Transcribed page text
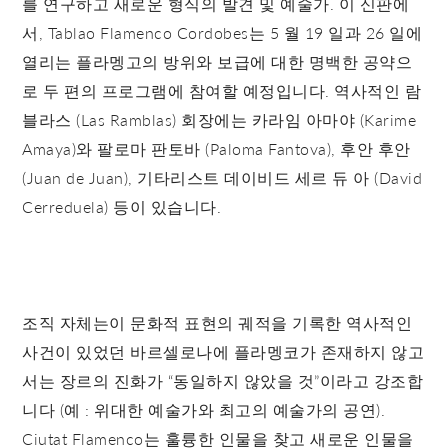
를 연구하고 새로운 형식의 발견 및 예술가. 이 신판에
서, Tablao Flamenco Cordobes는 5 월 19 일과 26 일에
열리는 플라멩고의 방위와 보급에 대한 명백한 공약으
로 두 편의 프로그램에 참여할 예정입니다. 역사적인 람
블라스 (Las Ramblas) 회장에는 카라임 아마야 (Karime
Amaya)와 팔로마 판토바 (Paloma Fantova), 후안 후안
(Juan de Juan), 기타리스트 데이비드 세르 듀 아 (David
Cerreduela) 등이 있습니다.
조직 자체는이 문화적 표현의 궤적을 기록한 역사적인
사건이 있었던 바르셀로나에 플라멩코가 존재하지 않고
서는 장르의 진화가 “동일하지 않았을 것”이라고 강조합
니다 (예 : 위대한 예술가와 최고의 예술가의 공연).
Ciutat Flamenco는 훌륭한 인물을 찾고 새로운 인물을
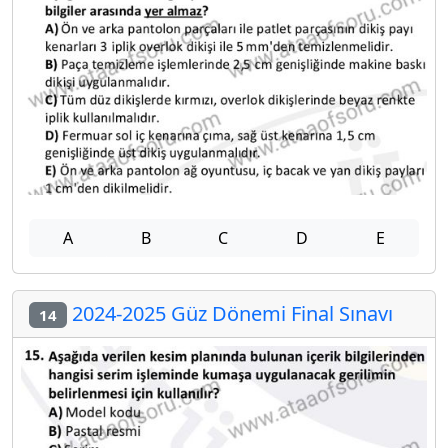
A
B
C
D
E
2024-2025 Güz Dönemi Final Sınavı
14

--

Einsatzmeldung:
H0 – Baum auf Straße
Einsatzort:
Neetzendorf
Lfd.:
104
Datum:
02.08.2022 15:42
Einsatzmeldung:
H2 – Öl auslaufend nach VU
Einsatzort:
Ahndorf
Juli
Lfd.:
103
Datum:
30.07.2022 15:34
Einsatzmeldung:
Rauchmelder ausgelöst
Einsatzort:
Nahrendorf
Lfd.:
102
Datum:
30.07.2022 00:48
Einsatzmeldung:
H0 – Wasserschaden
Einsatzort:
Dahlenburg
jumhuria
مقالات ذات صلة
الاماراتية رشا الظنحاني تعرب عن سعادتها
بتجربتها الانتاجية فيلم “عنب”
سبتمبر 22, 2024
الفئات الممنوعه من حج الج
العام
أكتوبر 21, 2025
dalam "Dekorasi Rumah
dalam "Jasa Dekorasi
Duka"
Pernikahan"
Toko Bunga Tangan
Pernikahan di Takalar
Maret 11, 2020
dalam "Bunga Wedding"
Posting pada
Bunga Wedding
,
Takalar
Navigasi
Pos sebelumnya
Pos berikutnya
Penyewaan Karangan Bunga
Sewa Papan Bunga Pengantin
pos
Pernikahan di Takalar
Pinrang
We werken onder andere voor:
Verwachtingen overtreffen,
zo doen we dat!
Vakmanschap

...

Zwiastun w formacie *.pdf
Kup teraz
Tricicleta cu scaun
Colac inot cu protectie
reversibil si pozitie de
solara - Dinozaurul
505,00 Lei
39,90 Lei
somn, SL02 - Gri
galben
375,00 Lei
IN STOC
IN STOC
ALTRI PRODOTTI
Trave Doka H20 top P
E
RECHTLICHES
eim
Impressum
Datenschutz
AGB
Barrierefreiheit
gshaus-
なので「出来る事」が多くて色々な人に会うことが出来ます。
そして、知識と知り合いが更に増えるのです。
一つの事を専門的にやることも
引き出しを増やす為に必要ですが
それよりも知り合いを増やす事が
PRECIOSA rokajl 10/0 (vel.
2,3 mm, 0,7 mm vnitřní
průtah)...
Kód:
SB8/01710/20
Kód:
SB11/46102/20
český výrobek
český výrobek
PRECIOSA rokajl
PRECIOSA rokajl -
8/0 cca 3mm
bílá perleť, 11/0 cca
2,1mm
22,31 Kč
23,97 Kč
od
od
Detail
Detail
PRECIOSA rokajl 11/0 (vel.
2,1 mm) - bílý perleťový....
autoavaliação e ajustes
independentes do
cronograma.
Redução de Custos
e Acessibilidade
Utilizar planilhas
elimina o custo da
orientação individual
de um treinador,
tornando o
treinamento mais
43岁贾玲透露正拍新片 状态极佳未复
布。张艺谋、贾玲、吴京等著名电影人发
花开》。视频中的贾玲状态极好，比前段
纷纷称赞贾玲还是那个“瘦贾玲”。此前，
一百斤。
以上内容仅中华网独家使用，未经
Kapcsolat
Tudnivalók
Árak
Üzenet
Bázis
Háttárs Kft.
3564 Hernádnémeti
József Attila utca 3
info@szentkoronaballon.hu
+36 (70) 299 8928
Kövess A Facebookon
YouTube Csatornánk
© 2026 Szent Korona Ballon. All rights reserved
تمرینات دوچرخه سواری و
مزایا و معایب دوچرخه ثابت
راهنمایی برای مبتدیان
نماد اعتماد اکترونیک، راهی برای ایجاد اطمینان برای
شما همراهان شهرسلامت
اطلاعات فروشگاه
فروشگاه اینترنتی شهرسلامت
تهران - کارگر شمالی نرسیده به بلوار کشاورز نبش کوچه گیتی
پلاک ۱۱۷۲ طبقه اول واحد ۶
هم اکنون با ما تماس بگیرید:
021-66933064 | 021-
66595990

Exercise brief
Copy out, line for line, everything in the listing from the line containing "를 연구하고 새로운 형식의 발견 및 예술가. 이 신판에" down to the line containing "니다 (예 : 위대한 예술가와 최고의 예술가의 공연).", including both of those lines.

Answer space
를 연구하고 새로운 형식의 발견 및 예술가. 이 신판에
서, Tablao Flamenco Cordobes는 5 월 19 일과 26 일에
열리는 플라멩고의 방위와 보급에 대한 명백한 공약으
로 두 편의 프로그램에 참여할 예정입니다. 역사적인 람
블라스 (Las Ramblas) 회장에는 카라임 아마야 (Karime
Amaya)와 팔로마 판토바 (Paloma Fantova), 후안 후안
(Juan de Juan), 기타리스트 데이비드 세르 듀 아 (David
Cerreduela) 등이 있습니다.
조직 자체는이 문화적 표현의 궤적을 기록한 역사적인
사건이 있었던 바르셀로나에 플라멩코가 존재하지 않고
서는 장르의 진화가 “동일하지 않았을 것”이라고 강조합
니다 (예 : 위대한 예술가와 최고의 예술가의 공연).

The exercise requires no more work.